With an unprecedented turnout of 85%, Iran’s Mahmoud Ahmadinejad won a landslide victory in the June 12 presidential elections garnering 62% of the votes.

The U.S. on Saturday refused to accept hardline President Mahmoud Ahmadinejad’s claim of a landslide re-election victory in Iran and said it was looking into allegations of election fraud.

Any hopes by the Obama administration of gaining a result similar to Lebanon’s recent election, won by a Western-backed moderate coalition, appeared to be in jeopardy.

"We are monitoring the situation as it unfolds in Iran, but we, like the rest of the world, are waiting and watching to see what the Iranian people decide," U.S. Secretary of State Hillary Rodham Clinton said at a news conference with Canada’s foreign affairs minister, Lawrence Cannon.

Minutes after Clinton spoke, the White House released a two-sentence statement praising "the vigorous debate and enthusiasm that this election generated, particularly among young Iranians," but expressing concern about "reports of irregularities."

Despite the challenge from reformist Mir Hossein Mousavi to incumbent Ahmadinejad, many officials and experts thought a Mousavi victory would result in only incremental shifts toward the U.S.

Because real power in Tehran is still wielded by religious leader Ayatollah Ali Khamenei, some say an Ahmadinejad re-election may make it easier to build an international consensus against Iran.

Administration officials remained silent out of concern that any comments might influence the results. But they were privately hoping for a victory by the more moderate Mousavi.

President Barack Obama’s previous overtures include his recent address in Cairo to the Muslim world as well as, earlier, a televised New Year’s address to the Iranian people and a series of diplomatic contacts. Officials say Obama’s attempts to reach out have gone largely unanswered.

Neither Clinton nor the White House mentioned Ahmadinejad or his chief rival Mousavi, by name, or acknowledged the incumbent’s victory declaration.

Iranian authorities reported that Ahmadinejad was re-elected with 62.6 percent of the vote. He called on the public to respect the vote. But Mousavi, a former prime minister who has become the hero of a youth-driven movement seeking greater liberties and a gentler face for Iran abroad, rejected the results and accused authorities of rigging Friday’s vote.

Karim Sadjadpour, an Iran analyst at the Carnegie Endowment for International Peace, said Saturday that Ahmadinejad’s claim of a victory puts the Obama administration in a tough position.

"I think it’s going to make it incredibly difficult for the Obama administration to acquiesce on Iran’s enrichment of uranium when there is a president in Tehran who continues to deny the Holocaust, and continues to be belligerent toward Israel," Sadjadpour said. "I don’t see the probability of Ahmadinejad taking a more moderate or conciliatory approach his second time around. Similar to what President Bush said when he was re-elected in 2004, he said, ’I’ve earned political capital, and now I am going to use it.’"

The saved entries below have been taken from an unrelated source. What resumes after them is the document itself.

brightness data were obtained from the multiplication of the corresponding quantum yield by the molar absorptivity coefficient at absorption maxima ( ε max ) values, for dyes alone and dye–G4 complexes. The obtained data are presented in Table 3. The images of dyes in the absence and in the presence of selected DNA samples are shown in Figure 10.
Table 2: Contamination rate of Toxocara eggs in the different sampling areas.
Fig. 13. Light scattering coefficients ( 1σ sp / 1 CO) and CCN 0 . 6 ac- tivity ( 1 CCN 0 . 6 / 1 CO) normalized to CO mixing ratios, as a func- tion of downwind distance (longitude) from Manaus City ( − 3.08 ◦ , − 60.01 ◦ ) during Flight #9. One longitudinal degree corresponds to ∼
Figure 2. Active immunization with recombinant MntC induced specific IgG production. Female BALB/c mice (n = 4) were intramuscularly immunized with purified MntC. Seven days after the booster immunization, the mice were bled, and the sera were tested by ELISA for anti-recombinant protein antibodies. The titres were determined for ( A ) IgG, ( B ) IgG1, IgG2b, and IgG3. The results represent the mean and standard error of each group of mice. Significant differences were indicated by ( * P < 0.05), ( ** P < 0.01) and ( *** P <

In brief remarks in Canada, Clinton cited "the enthusiasm and the very vigorous debate and dialogue" in the run-up to the vote. "We obviously hope that the outcome reflects the genuine will and desire of the Iranian people," she said.

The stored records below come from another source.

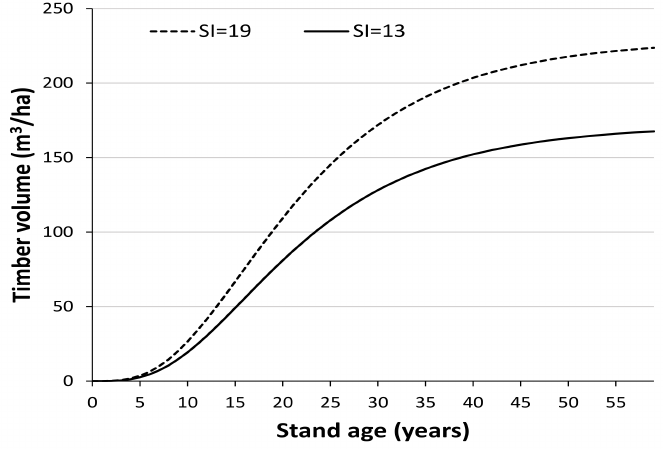
Figure 1. Projected yields for larch under two site productivity levels (low and high) in Gansu, Northwest China. Site index (SI) represents the top height (in meters) at a breast height age of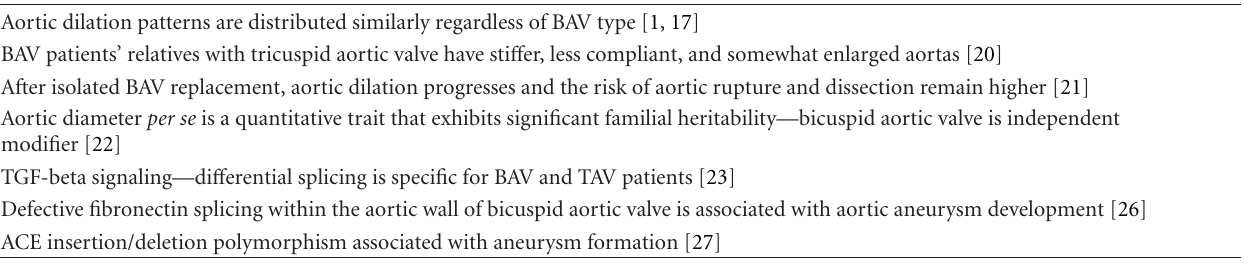
Table 2: Hereditary factors—longitudinal extent—arch involvement of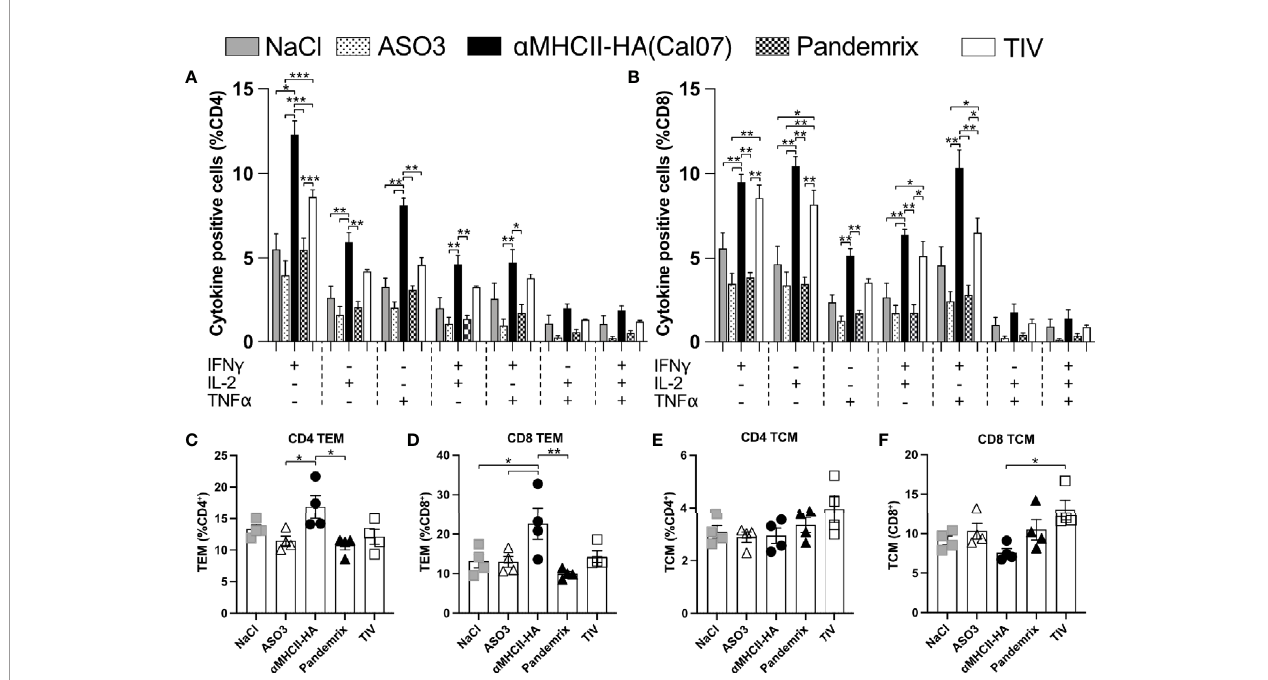
FIGURE 6 | Multifunctional T cell subsets after vaccination. Mice (n=4/group) were vaccinated once i.m. with the indicated vaccines. 21 days after vaccination, splenocytes were harvested, and following overnight resting stimulated for 4h with HA (Cal07) in the presence of a protein transport inhibitor. Single, double, or triple expression of cytokines IFN g , IL-2, and TNF a were investigated for CD4 (A) and CD8 (B) T cell subsets. (C, D) Effector memory (T EM ) and central memory (T CM ) T cell subsets were de fi ned as CD44 + CD64L - , and CD44 + CD64L + , respectively. (C) Presence of CD4 T EM . (D) Presence of CD8 T EM . (E) Presence of CD4 T CM . (F) Presence of CD8 T CM . Data shown are mean ± SEM, *P < 0.05, **P < 0.01, ***P < 0.001 (Anova og Tukey ’ s multiple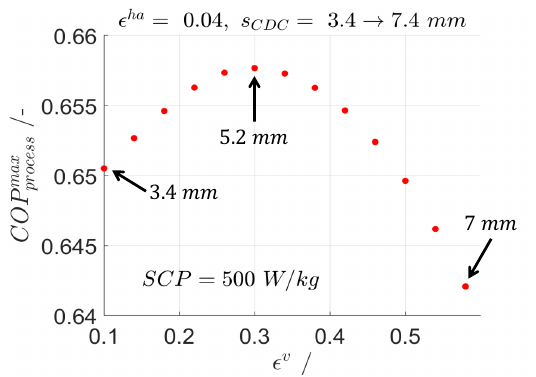
Figure 12. Varying, maximal COP max for different macro-pore volume fractions and layer heights.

Disappointment in the results was summed up by the Anti-Defamation League, which noted Ahmadinejad’s history of "extremist allegations and attacks" against Jews and Israel as well as the United States

"We are greatly disappointed by the re-election of Mahmoud Ahmadinejad," the ADL said in a statement. "We had hoped that a different outcome to this election would have sent a message to the international community that Ahmadinejad’s incendiary behavior is not reflective of the beliefs and views of the Iranian people. Unfortunately, the result for Iran is likely to be another four years of extremism and isolation."

The election focused on what the office of the Iranian president can influence: boosting Iran’s sinking economy, pressing for greater media and political freedoms, and being Iran’s main envoy to the world.

Iran does not allow international election monitors. During the 2005 election, when Ahmadinejad won the presidency, there were some allegations of vote rigging from losers, but the claims were never investigated.